» **YOUR INSTRUCTIONS**:
Copy each of the following rows out again word for word, keeping every line in its original order.
⟨
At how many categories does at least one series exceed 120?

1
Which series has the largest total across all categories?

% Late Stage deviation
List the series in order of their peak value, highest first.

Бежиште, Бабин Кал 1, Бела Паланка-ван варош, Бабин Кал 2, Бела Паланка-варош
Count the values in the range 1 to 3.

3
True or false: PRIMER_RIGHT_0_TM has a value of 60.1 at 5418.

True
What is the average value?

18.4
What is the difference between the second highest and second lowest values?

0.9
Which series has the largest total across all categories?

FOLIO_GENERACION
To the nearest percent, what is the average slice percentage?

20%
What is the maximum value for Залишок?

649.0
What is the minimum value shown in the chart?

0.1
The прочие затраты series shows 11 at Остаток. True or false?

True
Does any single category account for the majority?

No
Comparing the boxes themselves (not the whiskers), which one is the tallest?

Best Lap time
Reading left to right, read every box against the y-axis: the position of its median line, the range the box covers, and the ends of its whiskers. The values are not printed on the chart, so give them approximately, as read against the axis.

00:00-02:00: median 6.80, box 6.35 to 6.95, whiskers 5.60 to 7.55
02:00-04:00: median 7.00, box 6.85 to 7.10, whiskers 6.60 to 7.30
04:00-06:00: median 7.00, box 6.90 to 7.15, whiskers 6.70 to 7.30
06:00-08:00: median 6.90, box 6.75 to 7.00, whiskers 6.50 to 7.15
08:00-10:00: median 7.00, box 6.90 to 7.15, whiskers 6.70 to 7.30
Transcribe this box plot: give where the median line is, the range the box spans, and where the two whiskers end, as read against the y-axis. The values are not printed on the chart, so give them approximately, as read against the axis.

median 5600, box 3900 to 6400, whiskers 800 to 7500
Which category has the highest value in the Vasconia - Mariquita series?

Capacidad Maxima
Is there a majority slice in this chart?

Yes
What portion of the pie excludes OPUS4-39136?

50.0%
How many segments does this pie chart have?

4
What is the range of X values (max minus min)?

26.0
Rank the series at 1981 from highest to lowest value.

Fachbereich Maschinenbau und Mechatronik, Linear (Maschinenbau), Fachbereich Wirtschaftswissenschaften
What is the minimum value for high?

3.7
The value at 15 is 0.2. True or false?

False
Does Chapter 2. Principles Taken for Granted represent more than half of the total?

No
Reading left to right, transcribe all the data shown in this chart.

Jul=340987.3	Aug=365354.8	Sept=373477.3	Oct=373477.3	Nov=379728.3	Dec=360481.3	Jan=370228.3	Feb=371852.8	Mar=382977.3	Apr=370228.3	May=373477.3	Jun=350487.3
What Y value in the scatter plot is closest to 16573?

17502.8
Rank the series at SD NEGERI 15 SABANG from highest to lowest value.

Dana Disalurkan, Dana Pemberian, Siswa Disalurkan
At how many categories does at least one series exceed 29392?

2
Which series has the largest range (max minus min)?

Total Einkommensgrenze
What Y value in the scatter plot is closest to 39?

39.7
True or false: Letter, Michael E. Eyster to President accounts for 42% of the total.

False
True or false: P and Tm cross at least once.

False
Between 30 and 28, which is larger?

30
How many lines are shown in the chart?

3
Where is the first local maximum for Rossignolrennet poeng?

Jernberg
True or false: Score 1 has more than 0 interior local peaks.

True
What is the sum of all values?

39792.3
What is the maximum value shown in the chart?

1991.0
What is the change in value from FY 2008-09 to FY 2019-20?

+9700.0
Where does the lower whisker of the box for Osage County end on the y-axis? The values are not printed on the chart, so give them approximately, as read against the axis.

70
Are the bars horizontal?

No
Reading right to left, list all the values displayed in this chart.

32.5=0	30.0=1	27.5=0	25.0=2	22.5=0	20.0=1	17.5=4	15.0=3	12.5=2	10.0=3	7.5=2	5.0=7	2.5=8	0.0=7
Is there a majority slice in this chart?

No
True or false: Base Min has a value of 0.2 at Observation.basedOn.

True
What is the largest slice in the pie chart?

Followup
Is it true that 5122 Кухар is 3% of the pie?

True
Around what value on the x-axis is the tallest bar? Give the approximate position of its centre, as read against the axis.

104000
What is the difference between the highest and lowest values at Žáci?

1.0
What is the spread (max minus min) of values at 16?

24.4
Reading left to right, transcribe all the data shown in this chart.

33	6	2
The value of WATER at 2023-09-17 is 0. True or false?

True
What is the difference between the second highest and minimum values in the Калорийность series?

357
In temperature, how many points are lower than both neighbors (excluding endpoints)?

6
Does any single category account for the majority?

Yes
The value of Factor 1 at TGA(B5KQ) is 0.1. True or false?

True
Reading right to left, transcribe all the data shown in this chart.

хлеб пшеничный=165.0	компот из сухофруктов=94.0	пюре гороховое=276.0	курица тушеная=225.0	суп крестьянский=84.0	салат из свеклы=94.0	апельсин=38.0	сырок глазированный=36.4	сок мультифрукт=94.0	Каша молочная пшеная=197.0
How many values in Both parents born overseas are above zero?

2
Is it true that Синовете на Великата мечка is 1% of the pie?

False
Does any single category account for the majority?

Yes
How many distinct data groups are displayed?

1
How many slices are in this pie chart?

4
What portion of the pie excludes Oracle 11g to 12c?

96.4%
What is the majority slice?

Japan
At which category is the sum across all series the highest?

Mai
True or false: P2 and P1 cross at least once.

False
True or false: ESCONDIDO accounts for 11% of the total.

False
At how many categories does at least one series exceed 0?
⟩
» **EXERCISE RESPONSE**:
At how many categories does at least one series exceed 120?

1
Which series has the largest total across all categories?

% Late Stage deviation
List the series in order of their peak value, highest first.

Бежиште, Бабин Кал 1, Бела Паланка-ван варош, Бабин Кал 2, Бела Паланка-варош
Count the values in the range 1 to 3.

3
True or false: PRIMER_RIGHT_0_TM has a value of 60.1 at 5418.

True
What is the average value?

18.4
What is the difference between the second highest and second lowest values?

0.9
Which series has the largest total across all categories?

FOLIO_GENERACION
To the nearest percent, what is the average slice percentage?

20%
What is the maximum value for Залишок?

649.0
What is the minimum value shown in the chart?

0.1
The прочие затраты series shows 11 at Остаток. True or false?

True
Does any single category account for the majority?

No
Comparing the boxes themselves (not the whiskers), which one is the tallest?

Best Lap time
Reading left to right, read every box against the y-axis: the position of its median line, the range the box covers, and the ends of its whiskers. The values are not printed on the chart, so give them approximately, as read against the axis.

00:00-02:00: median 6.80, box 6.35 to 6.95, whiskers 5.60 to 7.55
02:00-04:00: median 7.00, box 6.85 to 7.10, whiskers 6.60 to 7.30
04:00-06:00: median 7.00, box 6.90 to 7.15, whiskers 6.70 to 7.30
06:00-08:00: median 6.90, box 6.75 to 7.00, whiskers 6.50 to 7.15
08:00-10:00: median 7.00, box 6.90 to 7.15, whiskers 6.70 to 7.30
Transcribe this box plot: give where the median line is, the range the box spans, and where the two whiskers end, as read against the y-axis. The values are not printed on the chart, so give them approximately, as read against the axis.

median 5600, box 3900 to 6400, whiskers 800 to 7500
Which category has the highest value in the Vasconia - Mariquita series?

Capacidad Maxima
Is there a majority slice in this chart?

Yes
What portion of the pie excludes OPUS4-39136?

50.0%
How many segments does this pie chart have?

4
What is the range of X values (max minus min)?

26.0
Rank the series at 1981 from highest to lowest value.

Fachbereich Maschinenbau und Mechatronik, Linear (Maschinenbau), Fachbereich Wirtschaftswissenschaften
What is the minimum value for high?

3.7
The value at 15 is 0.2. True or false?

False
Does Chapter 2. Principles Taken for Granted represent more than half of the total?

No
Reading left to right, transcribe all the data shown in this chart.

Jul=340987.3	Aug=365354.8	Sept=373477.3	Oct=373477.3	Nov=379728.3	Dec=360481.3	Jan=370228.3	Feb=371852.8	Mar=382977.3	Apr=370228.3	May=373477.3	Jun=350487.3
What Y value in the scatter plot is closest to 16573?

17502.8
Rank the series at SD NEGERI 15 SABANG from highest to lowest value.

Dana Disalurkan, Dana Pemberian, Siswa Disalurkan
At how many categories does at least one series exceed 29392?

2
Which series has the largest range (max minus min)?

Total Einkommensgrenze
What Y value in the scatter plot is closest to 39?

39.7
True or false: Letter, Michael E. Eyster to President accounts for 42% of the total.

False
True or false: P and Tm cross at least once.

False
Between 30 and 28, which is larger?

30
How many lines are shown in the chart?

3
Where is the first local maximum for Rossignolrennet poeng?

Jernberg
True or false: Score 1 has more than 0 interior local peaks.

True
What is the sum of all values?

39792.3
What is the maximum value shown in the chart?

1991.0
What is the change in value from FY 2008-09 to FY 2019-20?

+9700.0
Where does the lower whisker of the box for Osage County end on the y-axis? The values are not printed on the chart, so give them approximately, as read against the axis.

70
Are the bars horizontal?

No
Reading right to left, list all the values displayed in this chart.

32.5=0	30.0=1	27.5=0	25.0=2	22.5=0	20.0=1	17.5=4	15.0=3	12.5=2	10.0=3	7.5=2	5.0=7	2.5=8	0.0=7
Is there a majority slice in this chart?

No
True or false: Base Min has a value of 0.2 at Observation.basedOn.

True
What is the largest slice in the pie chart?

Followup
Is it true that 5122 Кухар is 3% of the pie?

True
Around what value on the x-axis is the tallest bar? Give the approximate position of its centre, as read against the axis.

104000
What is the difference between the highest and lowest values at Žáci?

1.0
What is the spread (max minus min) of values at 16?

24.4
Reading left to right, transcribe all the data shown in this chart.

33	6	2
The value of WATER at 2023-09-17 is 0. True or false?

True
What is the difference between the second highest and minimum values in the Калорийность series?

357
In temperature, how many points are lower than both neighbors (excluding endpoints)?

6
Does any single category account for the majority?

Yes
The value of Factor 1 at TGA(B5KQ) is 0.1. True or false?

True
Reading right to left, transcribe all the data shown in this chart.

хлеб пшеничный=165.0	компот из сухофруктов=94.0	пюре гороховое=276.0	курица тушеная=225.0	суп крестьянский=84.0	салат из свеклы=94.0	апельсин=38.0	сырок глазированный=36.4	сок мультифрукт=94.0	Каша молочная пшеная=197.0
How many values in Both parents born overseas are above zero?

2
Is it true that Синовете на Великата мечка is 1% of the pie?

False
Does any single category account for the majority?

Yes
How many distinct data groups are displayed?

1
How many slices are in this pie chart?

4
What portion of the pie excludes Oracle 11g to 12c?

96.4%
What is the majority slice?

Japan
At which category is the sum across all series the highest?

Mai
True or false: P2 and P1 cross at least once.

False
True or false: ESCONDIDO accounts for 11% of the total.

False
At how many categories does at least one series exceed 0?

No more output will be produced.